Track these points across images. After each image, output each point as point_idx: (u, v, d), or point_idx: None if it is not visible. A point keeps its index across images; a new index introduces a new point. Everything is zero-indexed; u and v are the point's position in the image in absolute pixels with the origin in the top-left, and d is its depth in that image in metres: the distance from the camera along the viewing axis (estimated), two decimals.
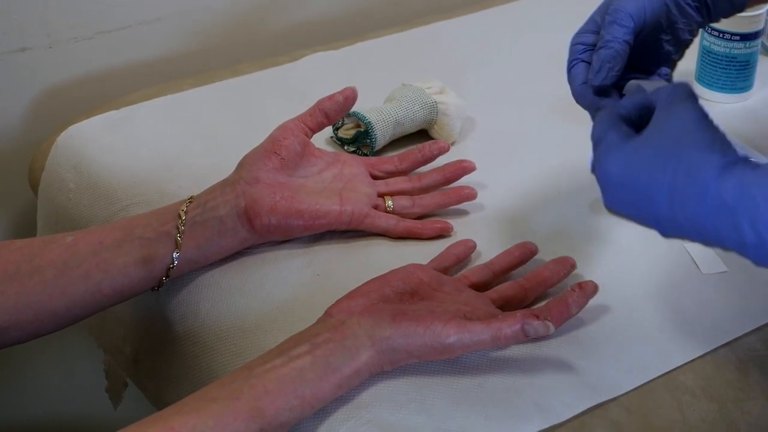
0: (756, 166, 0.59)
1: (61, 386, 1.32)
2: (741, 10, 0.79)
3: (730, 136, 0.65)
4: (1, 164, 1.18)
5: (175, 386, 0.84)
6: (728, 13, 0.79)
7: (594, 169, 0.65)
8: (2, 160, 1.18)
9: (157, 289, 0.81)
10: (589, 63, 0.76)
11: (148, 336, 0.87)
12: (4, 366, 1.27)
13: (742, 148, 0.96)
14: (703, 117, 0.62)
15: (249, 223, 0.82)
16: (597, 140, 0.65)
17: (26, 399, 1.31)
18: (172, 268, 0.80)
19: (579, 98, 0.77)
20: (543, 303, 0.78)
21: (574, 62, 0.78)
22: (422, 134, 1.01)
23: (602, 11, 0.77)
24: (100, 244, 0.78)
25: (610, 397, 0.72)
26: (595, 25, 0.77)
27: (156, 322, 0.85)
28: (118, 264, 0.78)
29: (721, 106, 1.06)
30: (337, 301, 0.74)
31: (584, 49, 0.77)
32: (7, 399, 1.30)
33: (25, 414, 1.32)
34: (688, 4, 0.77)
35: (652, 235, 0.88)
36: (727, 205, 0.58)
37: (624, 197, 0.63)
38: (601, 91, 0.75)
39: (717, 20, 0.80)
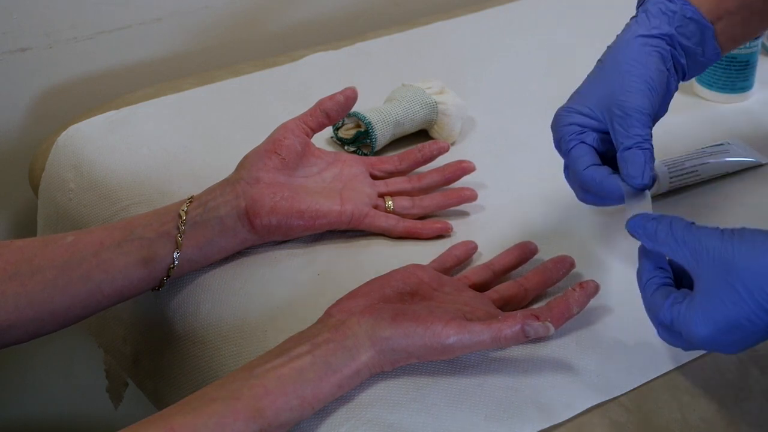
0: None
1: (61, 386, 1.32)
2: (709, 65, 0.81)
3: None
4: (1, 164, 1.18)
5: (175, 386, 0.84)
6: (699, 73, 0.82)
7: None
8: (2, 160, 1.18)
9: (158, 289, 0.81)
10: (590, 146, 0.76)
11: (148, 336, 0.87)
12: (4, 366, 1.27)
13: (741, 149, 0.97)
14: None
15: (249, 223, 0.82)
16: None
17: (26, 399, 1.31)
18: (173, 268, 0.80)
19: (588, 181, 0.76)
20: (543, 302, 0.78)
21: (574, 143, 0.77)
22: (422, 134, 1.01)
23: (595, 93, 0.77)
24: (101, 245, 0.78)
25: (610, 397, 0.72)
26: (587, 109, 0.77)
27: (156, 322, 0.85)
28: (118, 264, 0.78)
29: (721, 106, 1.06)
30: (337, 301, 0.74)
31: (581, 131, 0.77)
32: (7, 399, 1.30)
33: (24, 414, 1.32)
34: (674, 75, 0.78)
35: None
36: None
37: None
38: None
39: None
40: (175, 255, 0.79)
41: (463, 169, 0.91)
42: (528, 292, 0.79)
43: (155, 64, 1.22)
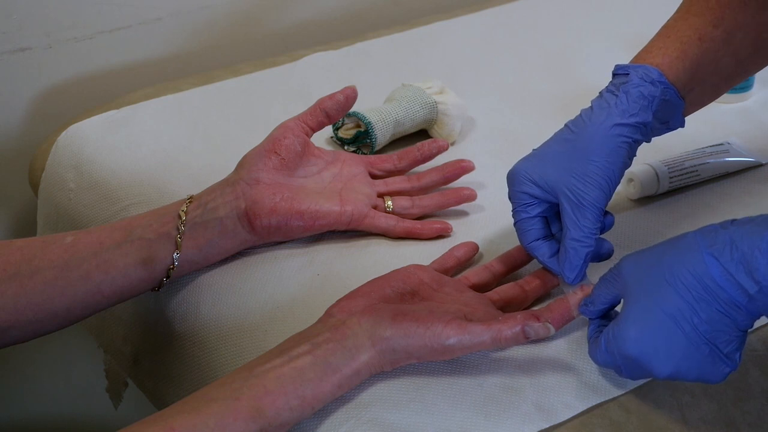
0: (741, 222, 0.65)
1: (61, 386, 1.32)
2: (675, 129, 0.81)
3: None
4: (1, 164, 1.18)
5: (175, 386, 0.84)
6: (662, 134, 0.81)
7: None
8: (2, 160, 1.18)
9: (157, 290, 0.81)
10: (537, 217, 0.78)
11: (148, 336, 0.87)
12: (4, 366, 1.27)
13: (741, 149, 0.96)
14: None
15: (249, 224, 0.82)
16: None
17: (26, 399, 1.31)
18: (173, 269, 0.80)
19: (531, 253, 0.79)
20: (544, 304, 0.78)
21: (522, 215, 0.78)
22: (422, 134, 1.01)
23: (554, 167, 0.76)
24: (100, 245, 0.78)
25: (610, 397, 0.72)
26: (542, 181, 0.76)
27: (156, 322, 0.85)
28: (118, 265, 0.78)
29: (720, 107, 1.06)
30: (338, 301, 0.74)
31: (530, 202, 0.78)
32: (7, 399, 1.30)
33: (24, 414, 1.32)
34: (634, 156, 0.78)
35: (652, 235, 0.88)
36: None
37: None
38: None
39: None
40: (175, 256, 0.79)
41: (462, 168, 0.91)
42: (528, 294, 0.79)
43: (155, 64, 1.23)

» REQUIREMENT: If a record holds a picture, leave the picture out and transcribe everything else exactly.

» TASK RESULT:
Track these points across images. After each image, output each point as point_idx: (u, v, d), or point_idx: None if it is not visible. A point keeps its index across images; a new index introduces a new point. Everything is zero-indexed; u and v are the point's position in the image in absolute pixels with the origin in the top-left, and d is its depth in that image in metres: the distance from the camera along the viewing axis (estimated), two decimals.
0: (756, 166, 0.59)
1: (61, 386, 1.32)
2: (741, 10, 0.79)
3: (730, 136, 0.65)
4: (1, 164, 1.18)
5: (175, 386, 0.84)
6: (728, 13, 0.79)
7: (594, 169, 0.65)
8: (2, 160, 1.18)
9: (157, 289, 0.81)
10: (589, 63, 0.76)
11: (148, 336, 0.87)
12: (4, 366, 1.27)
13: (742, 148, 0.96)
14: (703, 117, 0.62)
15: (249, 223, 0.82)
16: (597, 140, 0.65)
17: (26, 399, 1.31)
18: (172, 268, 0.80)
19: (579, 98, 0.77)
20: (543, 303, 0.78)
21: (574, 62, 0.78)
22: (422, 134, 1.01)
23: (602, 11, 0.77)
24: (100, 244, 0.78)
25: (610, 397, 0.72)
26: (595, 25, 0.77)
27: (156, 322, 0.85)
28: (118, 264, 0.78)
29: (721, 106, 1.06)
30: (337, 301, 0.74)
31: (584, 49, 0.77)
32: (7, 399, 1.30)
33: (25, 414, 1.32)
34: (688, 4, 0.77)
35: (652, 235, 0.88)
36: (727, 205, 0.58)
37: (624, 197, 0.63)
38: (601, 91, 0.75)
39: (717, 20, 0.80)
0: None
1: (61, 386, 1.32)
2: (709, 65, 0.81)
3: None
4: (1, 164, 1.18)
5: (175, 386, 0.84)
6: (699, 73, 0.82)
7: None
8: (2, 160, 1.18)
9: (158, 289, 0.81)
10: (590, 146, 0.76)
11: (148, 336, 0.87)
12: (4, 366, 1.27)
13: (741, 149, 0.97)
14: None
15: (249, 223, 0.82)
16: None
17: (26, 399, 1.31)
18: (173, 268, 0.80)
19: (588, 181, 0.76)
20: (543, 302, 0.78)
21: (574, 143, 0.77)
22: (422, 134, 1.01)
23: (595, 93, 0.77)
24: (101, 245, 0.78)
25: (610, 397, 0.72)
26: (587, 109, 0.77)
27: (156, 322, 0.85)
28: (118, 264, 0.78)
29: (721, 106, 1.06)
30: (337, 301, 0.74)
31: (581, 131, 0.77)
32: (7, 399, 1.30)
33: (24, 414, 1.32)
34: (674, 75, 0.78)
35: None
36: None
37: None
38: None
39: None
40: (175, 255, 0.79)
41: (463, 169, 0.91)
42: (528, 292, 0.79)
43: (155, 64, 1.22)
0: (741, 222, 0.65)
1: (61, 386, 1.32)
2: (675, 129, 0.81)
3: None
4: (1, 164, 1.18)
5: (175, 386, 0.84)
6: (662, 134, 0.81)
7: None
8: (2, 160, 1.18)
9: (157, 290, 0.81)
10: (537, 217, 0.78)
11: (148, 336, 0.87)
12: (4, 366, 1.27)
13: (741, 149, 0.96)
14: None
15: (249, 224, 0.82)
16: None
17: (26, 399, 1.31)
18: (173, 269, 0.80)
19: (531, 253, 0.79)
20: (544, 304, 0.78)
21: (522, 215, 0.78)
22: (422, 134, 1.01)
23: (554, 167, 0.76)
24: (100, 245, 0.78)
25: (610, 397, 0.72)
26: (542, 181, 0.76)
27: (156, 322, 0.85)
28: (118, 265, 0.78)
29: (720, 107, 1.06)
30: (338, 301, 0.74)
31: (530, 202, 0.78)
32: (7, 399, 1.30)
33: (24, 414, 1.32)
34: (634, 156, 0.78)
35: (652, 235, 0.88)
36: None
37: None
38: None
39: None
40: (175, 256, 0.79)
41: (462, 168, 0.91)
42: (528, 294, 0.79)
43: (155, 64, 1.23)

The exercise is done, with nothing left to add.